Cette mère, elle-même transplantée, démontre que dépendre de l’autre pour justifier de sa vie place chacun face à une dette. L’intégrité de l’enveloppe corporelle est la condition sine qua non pour une unité identitaire. Donner une partie « de foie » est vécu au sein du couple comme un don de soi.

En donnant une partie de leur foie, les parents font acte de création, l’art est le modèle idéal de lutter contre la mort dans un combat d’éternité face à l’égrènement du temps.

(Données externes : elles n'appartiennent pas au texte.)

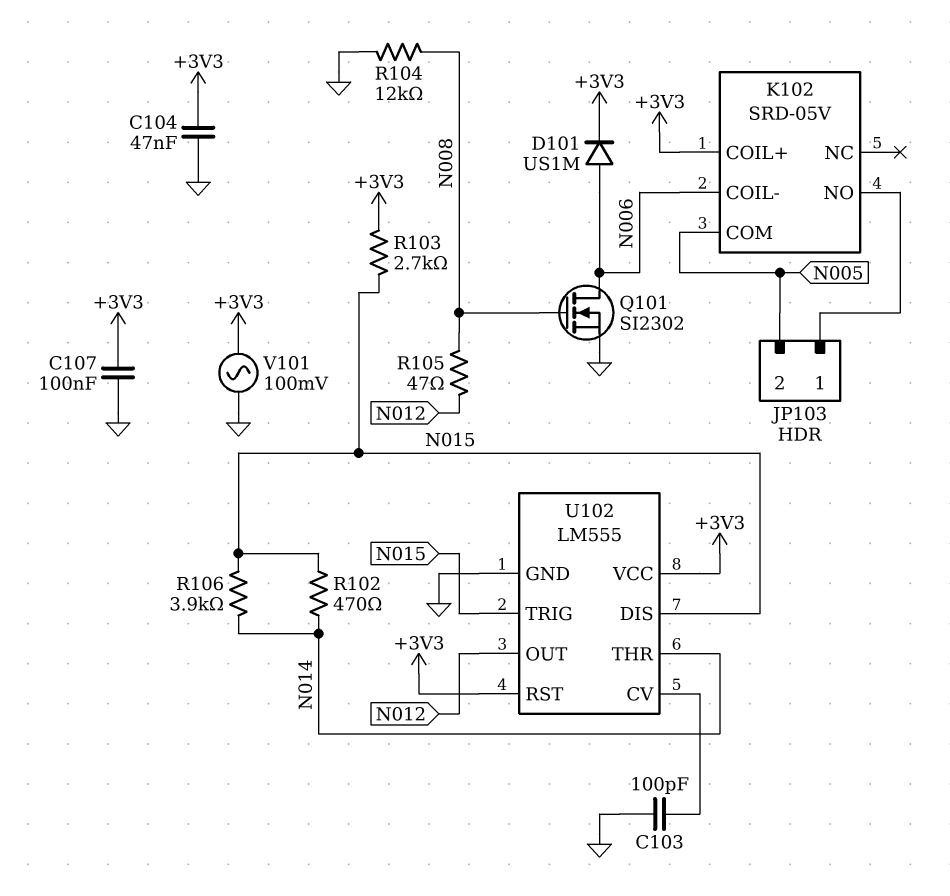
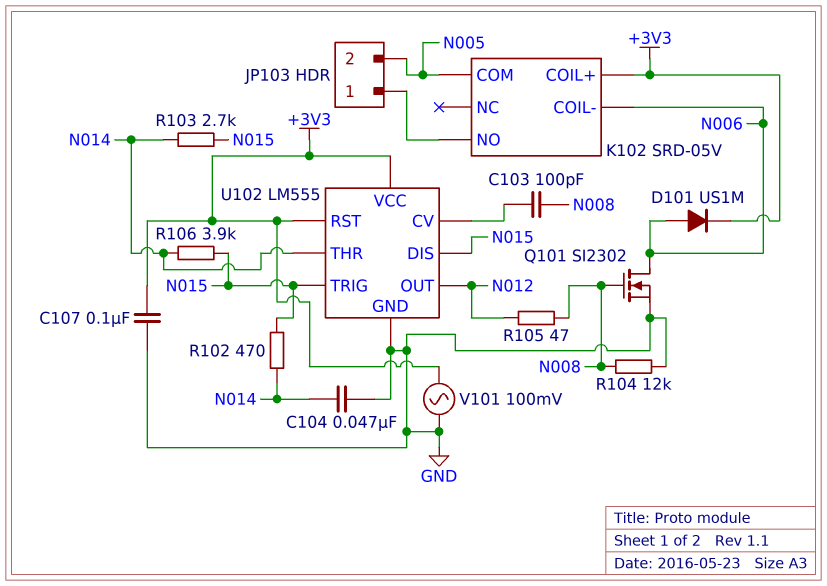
C103: 100pF (GND, U102/CV) -> 100pF (N008, U102/CV)
C104: 47nF (+3V3, GND) -> 47nF (GND, N014)
R103: 2.7k (+3V3, N015) -> 2.7k (N014, N015)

Baudelaire dans « Spleen et idéal » voyait « un ennemi vigilent et funeste, l’obscur ennemi qui nous ronge le cœur. ».

Ici ce qui est ronger matériellement c’est lulu qui n’est rien d’autre que la métaphore des parents rongés dans leur cœur.

En fin d’entretien, Mme me tend un brin de muguet. Elle confortera son désir d’achever les dettes contractées par un acte symbolique de « porte bonheur » et de remerciement. J’ai déposé à mon tour ce muguet dans le service, le « porte bonheur » adressé au partage. L’échange est un partage. Dans cette scène, l’objet foie absent des différentes rencontres n’est présent que par la métaphore œil/muguet/chirurgien spécialisé dans la transplantation de foie à qui on propose d’effectuer une transplantation d’œil.

L’entité parentale, en faisant don d’une partie de « foie » par l’intermédiaire du père donneur, permet à sa femme de donner, par personne interposée, afin de restituer la dette contractée par cette dernière en ayant reçu un rein de son frère.

Le transgénérationnel s’actualise dans une succession continue, selon Boszormenyi-Nagy, où chacun reçoit et doit donner à son tour sinon cela entraînerait un sentiment d’une absence d’appartenance à la chaîne transgénérationnelle qui le constitue et le représente, allant jusqu’à développer une culpabilité. Le dû s’acquitte dans les deux sens, vers l’amont, génération précédente, don pour eux-mêmes, et vers l’aval, génération suivante, don pour leur fille. La mère doit poursuivre par un don familial pour continuer à appartenir à son clan. Elle se prolonge et prolonge à travers ce don à sa fille, « bouclant la boucle », ce qui justifie son refus de donner plus (un œil).

Josef Duss Werdt, affirme l’impossibilité pour un sujet de s’arracher à ses racines. L’origine de chacun lui est spécifique, il peut la dénier, la scotomiser, elle préexistera à toute chose.

Notes
1.

70b Martineau J-P (1991), “Présentation entre – temps”, p 2.